Directive:
Rewrite the listing below so that "x-axis" becomes "horizontal axis" and nothing else changes. Leave the pictures out of your version.

:: Material provided ::

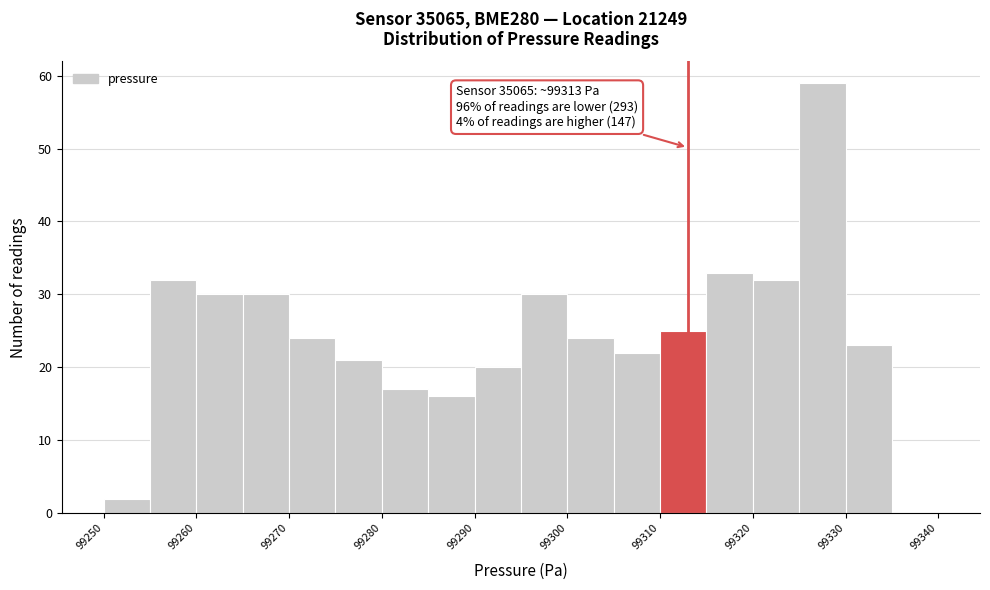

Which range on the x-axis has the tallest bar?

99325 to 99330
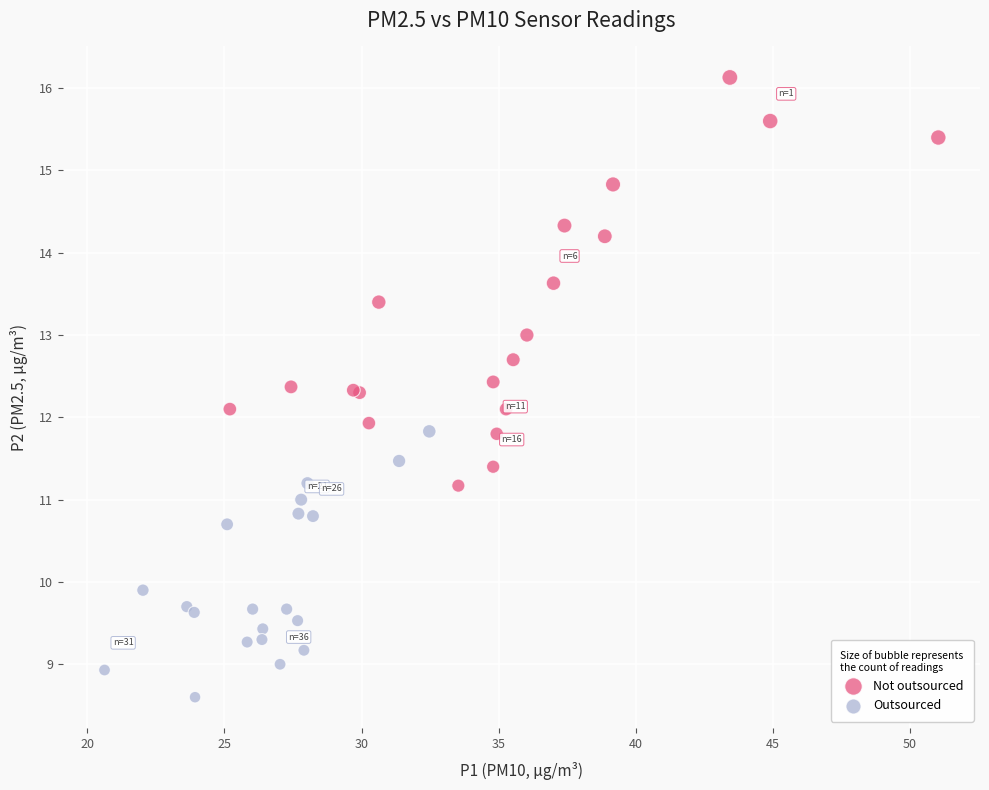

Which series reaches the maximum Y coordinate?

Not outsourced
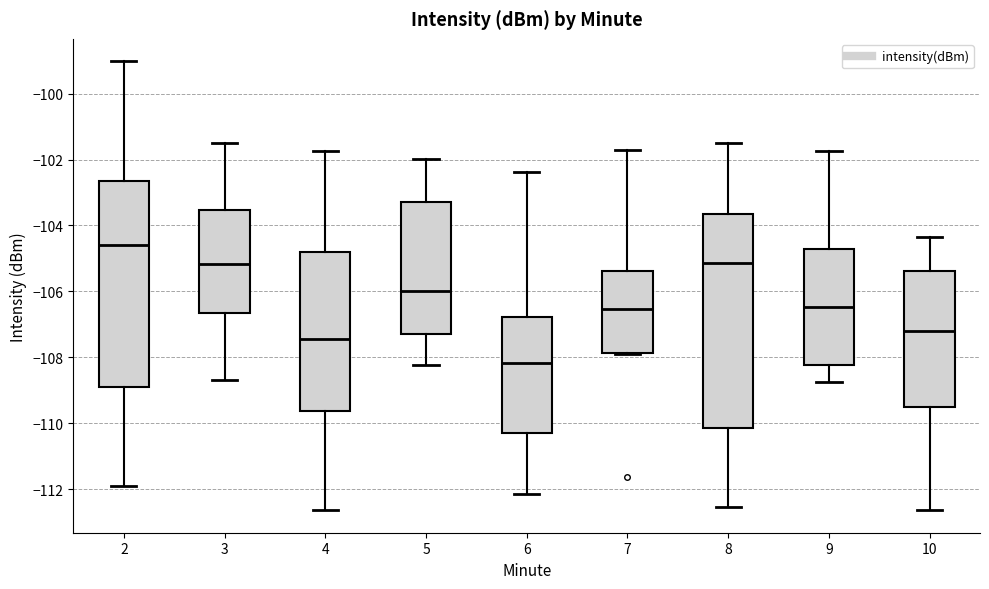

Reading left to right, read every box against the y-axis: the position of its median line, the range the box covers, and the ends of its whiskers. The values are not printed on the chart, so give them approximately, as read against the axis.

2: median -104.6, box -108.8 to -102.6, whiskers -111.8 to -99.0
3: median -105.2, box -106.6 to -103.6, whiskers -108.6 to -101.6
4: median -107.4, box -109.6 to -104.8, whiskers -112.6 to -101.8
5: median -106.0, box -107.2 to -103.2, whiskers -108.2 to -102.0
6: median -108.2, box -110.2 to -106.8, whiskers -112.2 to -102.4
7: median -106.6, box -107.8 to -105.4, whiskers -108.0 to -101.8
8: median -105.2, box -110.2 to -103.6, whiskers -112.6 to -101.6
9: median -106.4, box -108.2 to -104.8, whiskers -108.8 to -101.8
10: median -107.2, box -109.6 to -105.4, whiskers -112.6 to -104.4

:::

Response for this exercise:
Which range on the horizontal axis has the tallest bar?

99325 to 99330

Which series reaches the maximum Y coordinate?

Not outsourced

Reading left to right, read every box against the y-axis: the position of its median line, the range the box covers, and the ends of its whiskers. The values are not printed on the chart, so give them approximately, as read against the axis.

2: median -104.6, box -108.8 to -102.6, whiskers -111.8 to -99.0
3: median -105.2, box -106.6 to -103.6, whiskers -108.6 to -101.6
4: median -107.4, box -109.6 to -104.8, whiskers -112.6 to -101.8
5: median -106.0, box -107.2 to -103.2, whiskers -108.2 to -102.0
6: median -108.2, box -110.2 to -106.8, whiskers -112.2 to -102.4
7: median -106.6, box -107.8 to -105.4, whiskers -108.0 to -101.8
8: median -105.2, box -110.2 to -103.6, whiskers -112.6 to -101.6
9: median -106.4, box -108.2 to -104.8, whiskers -108.8 to -101.8
10: median -107.2, box -109.6 to -105.4, whiskers -112.6 to -104.4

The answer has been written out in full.